Prof. Dr. Servet Kayhan, Koronavirüsün yaşaması için canlı organizmaya, yani insana ihtiyaç duyduğunu vurgularken “Ortadan kalkması için hasta kişi kalmaması lazım. Hastaların izolasyonu ve tespiti önemli. Oysa şu anda hasta olup gezenler var. Bunlar çevresinden bir şekilde kapmış olanlar. Hasta olduklarının farkında olmayıp bulaştıranlar var” ifadelerini kullandı.
Koronavirüs bulaştırıcılık süresinin kişiden kişiye de değişebildiğini ifade eden Prof. Dr. Servet Kayhan, “Daha önce 14 gün kuralı diyorduk ve bu yeni bir hastalık bulaşmaması içindi. Tespit edemediğimiz hastalar problem. Bunların izole edilmemesinden ötürü sorun tekrar tekrar karşımıza çıkıyor. Son aylarda sağlık çalışanlarında da çok çıkmıyor. İzolasyon kuralları öğretiliyor. En büyük sorunumuz hastalığının semptomu görülmeyenler. Semptomsuz kişiler burada devreye giriyor. Süre de 14 günü aşabiliyor. Aslında 14 gün kuralı tedavisi tamamlanan kişiler değil, hasta olduğunu bilmediğimiz ve yayılmaya yol açacak kişiler daha büyük risk oluşturuyor.”

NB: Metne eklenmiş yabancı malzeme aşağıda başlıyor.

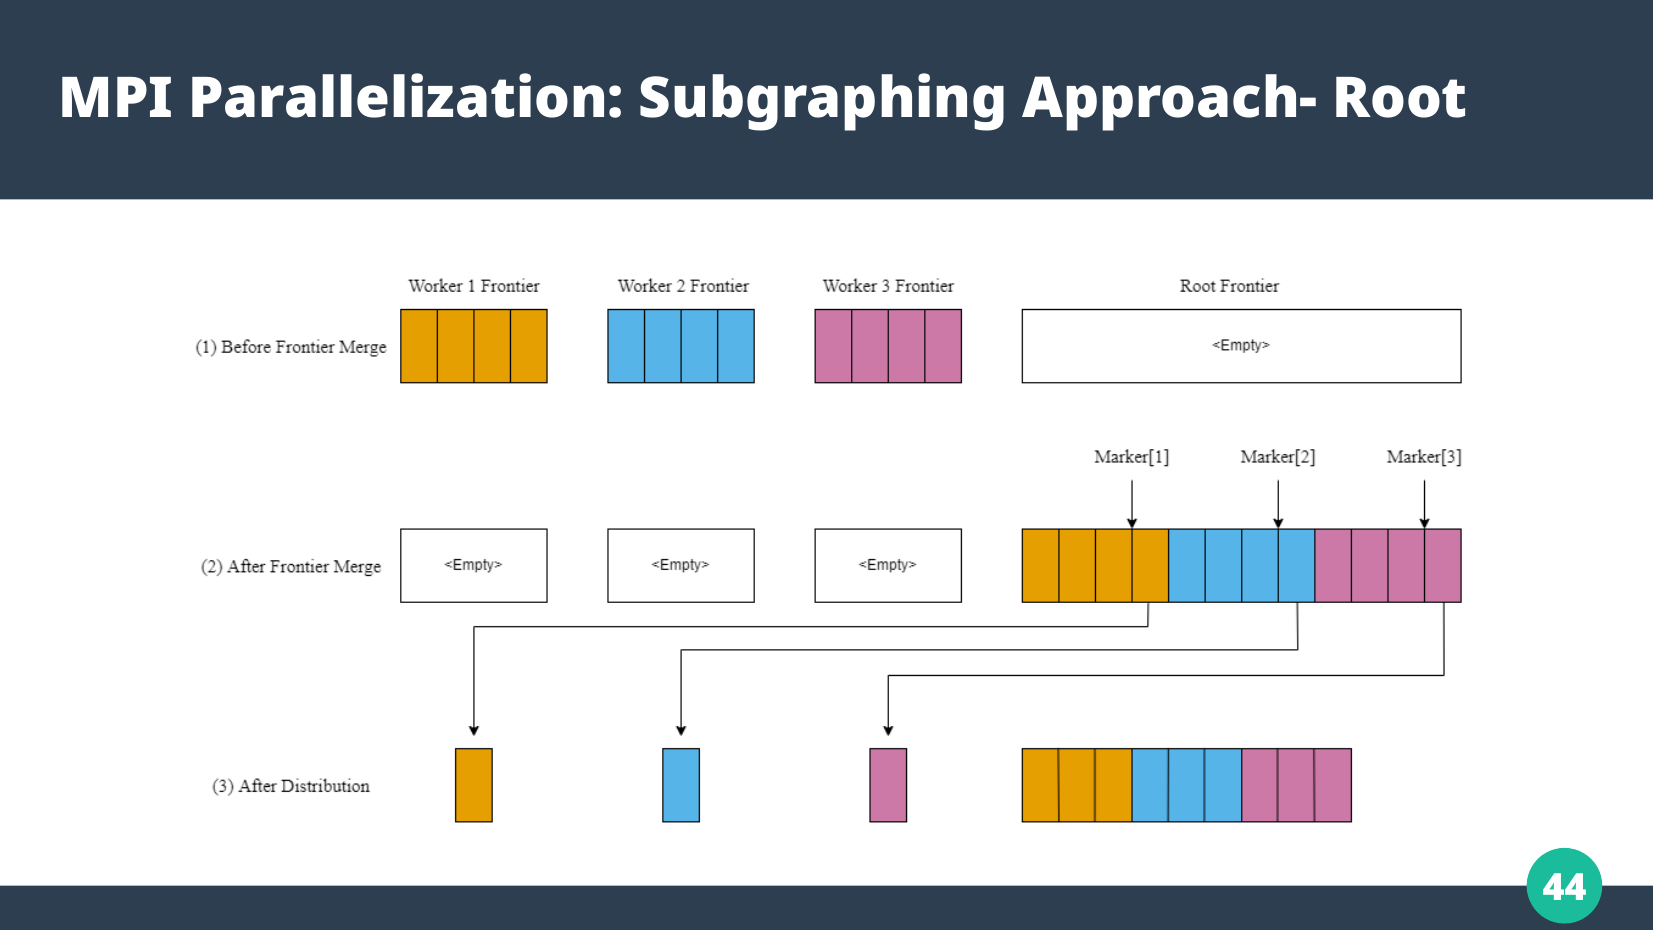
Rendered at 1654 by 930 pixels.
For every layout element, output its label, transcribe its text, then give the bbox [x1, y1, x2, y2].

title MPI Parallelization: Subgraphing Approach- Root [58, 36, 1594, 155]
picture [187, 259, 1474, 826]
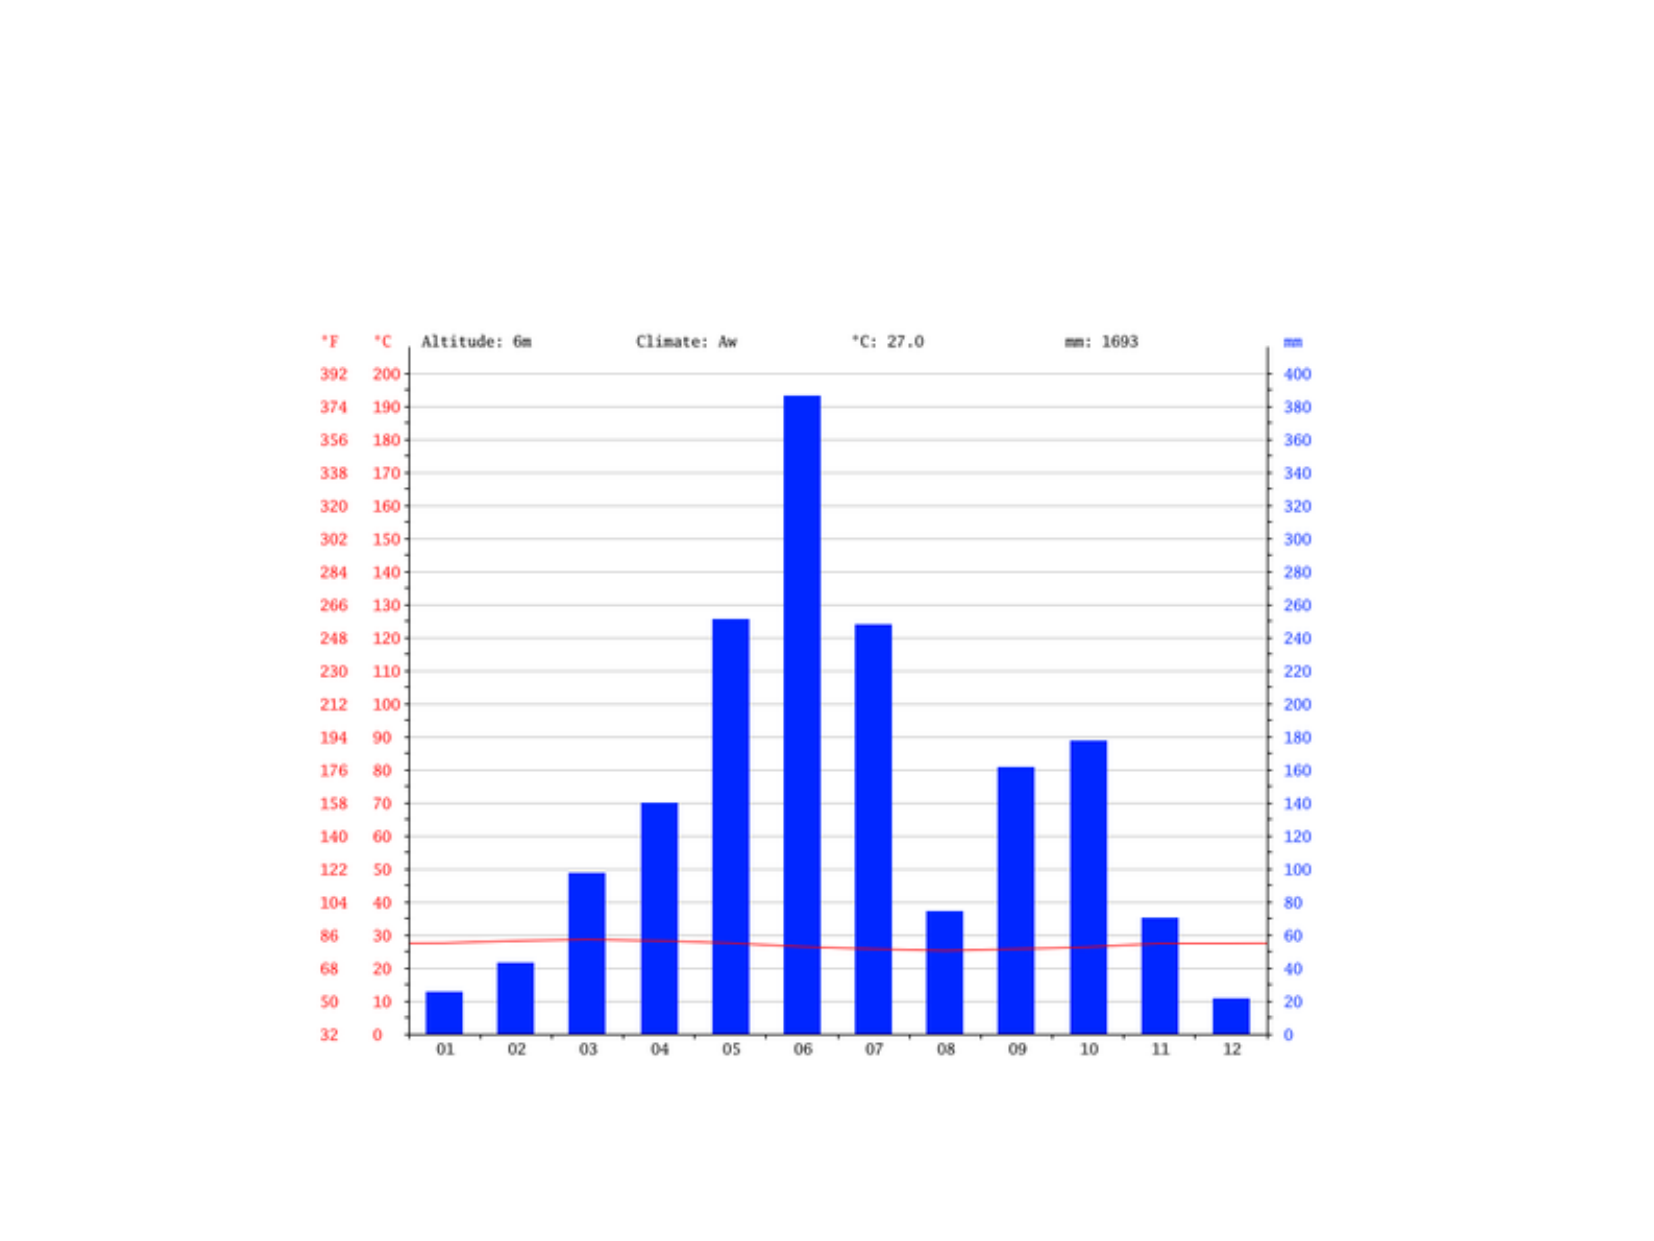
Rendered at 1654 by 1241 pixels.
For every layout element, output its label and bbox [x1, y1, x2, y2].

"HER TÜRLÜ UYARIYA RAĞMEN DUYARSIZLIK GÖRÜYORUZ"
“Bütün hastaları, PCR pozitifleri bilip gerçekten tamamen izole edebilsek vakaları sıfırlayabiliriz” diyen Prof. Dr. Servet Kayhan sözlerini şöyle tamamladı:
“Ama bütün vakaları yüzde 100 tespit edebilmemiz çok zor. Belki tespit edilenin 5-10 katı tespit edilemeyen hastamız var. Yani buzdağının görünmeyen yüzü, bu problemin devamına yol açıyor. Burada mutlaka koruyucu önlemler alınması maske, mesafe, temizlik şartlarına uyulması gerekiyor. Her tür uyarıya rağmen bir duyarsızlık görüyoruz. Çin örneğini başaramadıysak, toplumsal duyarlılığımızın yetersiz olmasına bağlayabiliriz."